National Right to Life’s research provides a detailed outline of the Nelson Amendment and the failure to bill the abortion surcharge separately. Here are some examples of its findings:

  • Gretchen Borchelt, director of state reproductive health policy at the National Women’s Law Center, told the Huffington Post that “we used to talk about it as being two checks that the consumer would have to write because of the segregation requirements, but that’s not the way it’s being implemented.” (Huffington Post, Sept. 3, 2013) Likewise, a spokeswoman for Rhode Island’s Exchange told PolitiFact Rhode Island that “the customer is not billed a separate fee.” (Politifact, Oct. 2, 2013) As PolitiFact notes, “It turns out to be a hidden fee.”
  • Despite the explicit statutory language, some state insurance commissioners are advising insurers that the state will not require them to collect the separate payments from enrollees, nor to even issue an itemized bill setting forth the separate costs.
  • Maryland’s Insurance Commissioner issued a bulletin to insurers on July 31, 2013, that requires issuers to have a segregation plan for abortion services but asserts that “issuers are not required to provide enrollees with separate invoices for non-excepted abortion services and all other services covered under a QHP [Exchange plan], nor to provide enrollees with itemization on a single invoice for non-excepted abortion services and all other services covered under a QHP.”
  • New York State’s Dept. of Financial Services issued guidance that: “QHP issuers that cover non-excepted abortion services must collect in the premium for each enrollee a payment for non-excepted abortion services. … The ACA permits QHP issuers to collect premiums for non-excepted abortion services and all other services in one transfer of funds. … QHP issuers will be in compliance with the ACA if they do not itemize non-excepted abortion services on the premium bill and collect both premiums through a single transfer of funds.”
  • Washington State adopted a regulation stating that Exchange plan issuers must segregate funds for elective abortion, but “[t]his rule does not require an issuer to conduct two separate premium transactions with enrollees. [Note, nor does the regulation require an itemized bill]. For purposes of approval by the commissioner, the segregation of premium may occur solely as an accounting transaction.”

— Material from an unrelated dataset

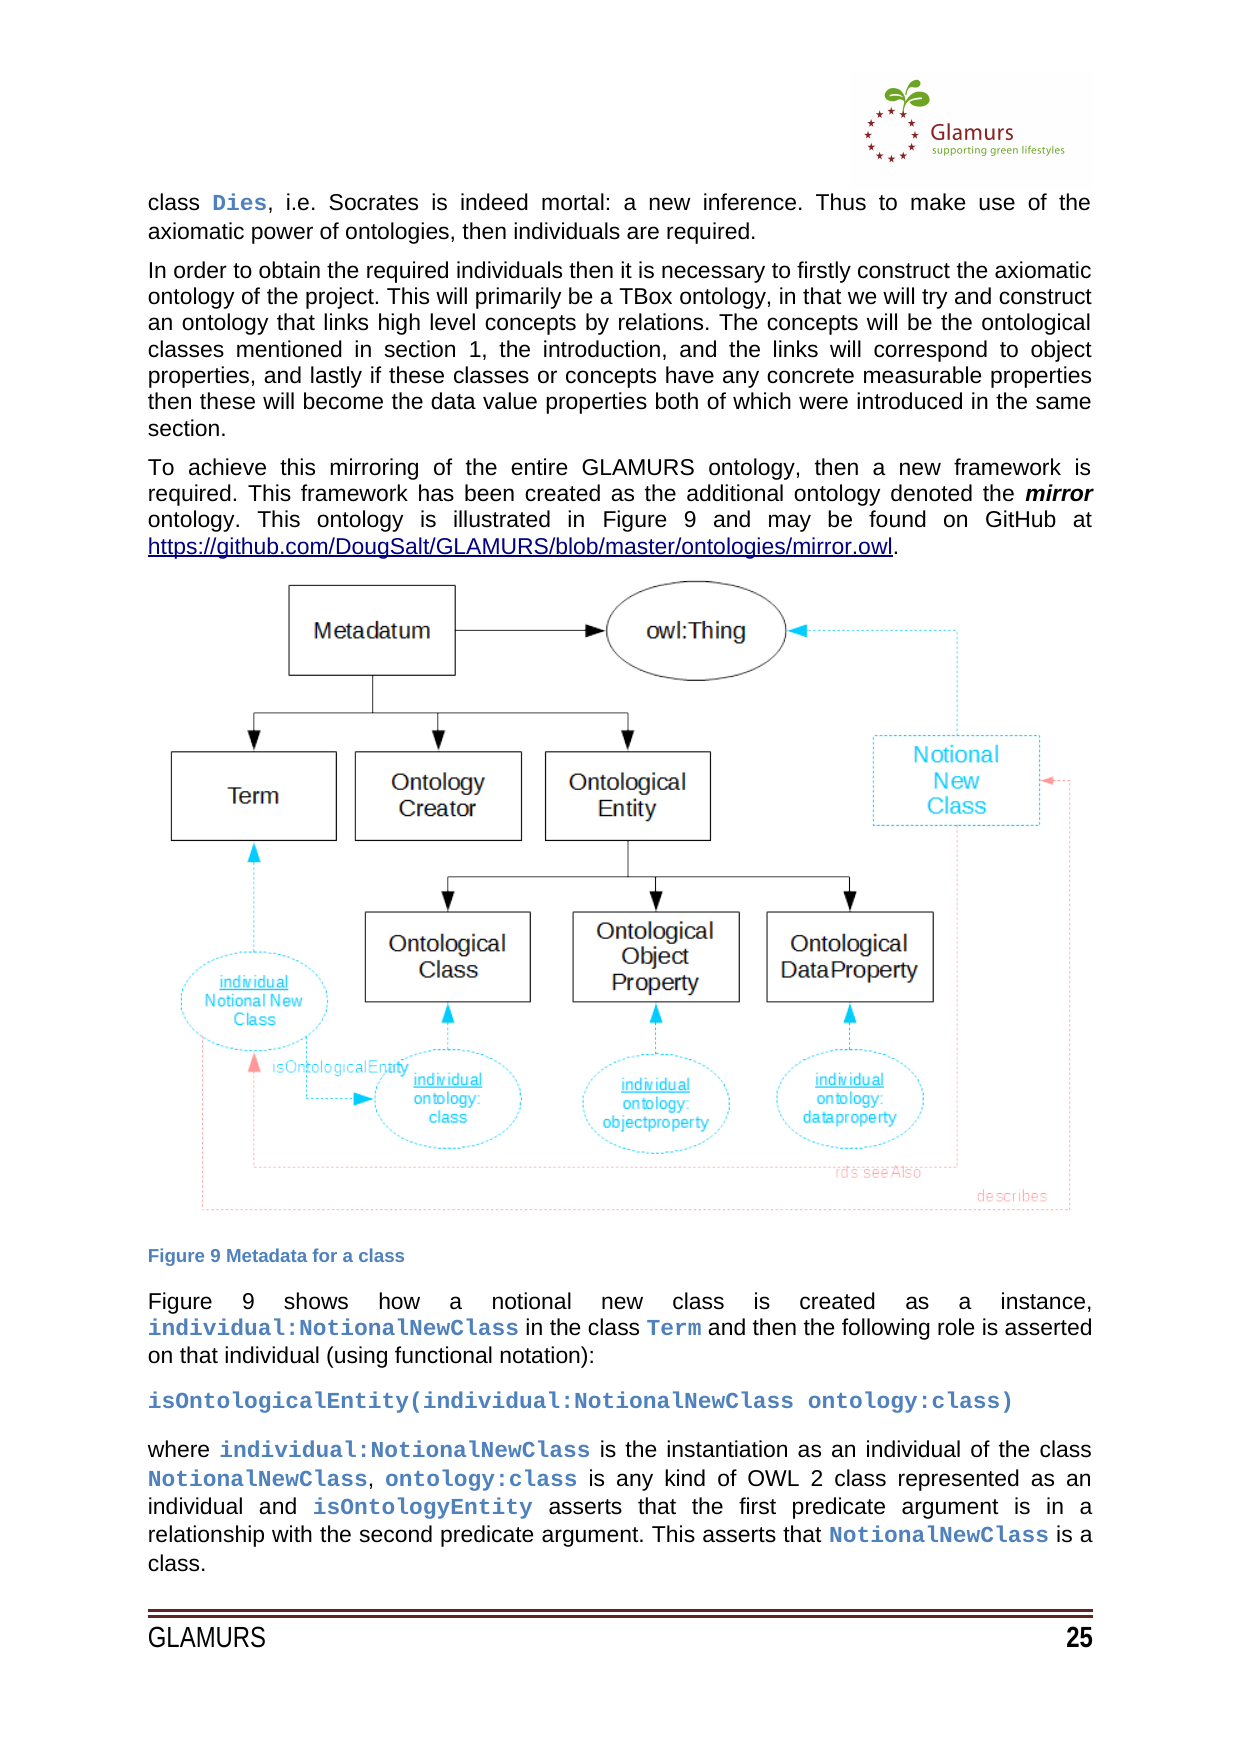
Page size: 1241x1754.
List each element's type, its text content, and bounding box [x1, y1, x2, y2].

While consumers will be paying an abortion surcharge (something that is not permitted under the Hyde Amendment), they may never know it. Between the failure to disclose abortion coverage at the outset and the failure to bill the surcharge separately, the consumer is left in the dark, unknowingly paying into an abortion fund.

This failure to disclose is a problem indicative of ObamaCare plans nationwide and is why I have introduced the “Abortion Insurance Full Disclosure Act” (HR-3279), a bill that requires information regarding either inclusion or exclusion of abortion coverage as well as the existence of an abortion surcharge to be prominently displayed. To rid ObamaCare of its massive expansion of abortion-on-demand facilitation and funding, I have also introduced the “No Taxpayers Funding of Abortion Act” (HR-7).

Abortion isn’t health care; it kills babies and harms women. We live in an age of ultrasound imaging – the ultimate window to the womb and the child who resides there. We are in the midst of a fetal healthcare revolution, an explosion of benign interventions designed to diagnose, treat and cure the youngest patients.

ObamaCare’s abortion mandate violates federal law and makes taxpayers complicit in the culture of death. This is not reform.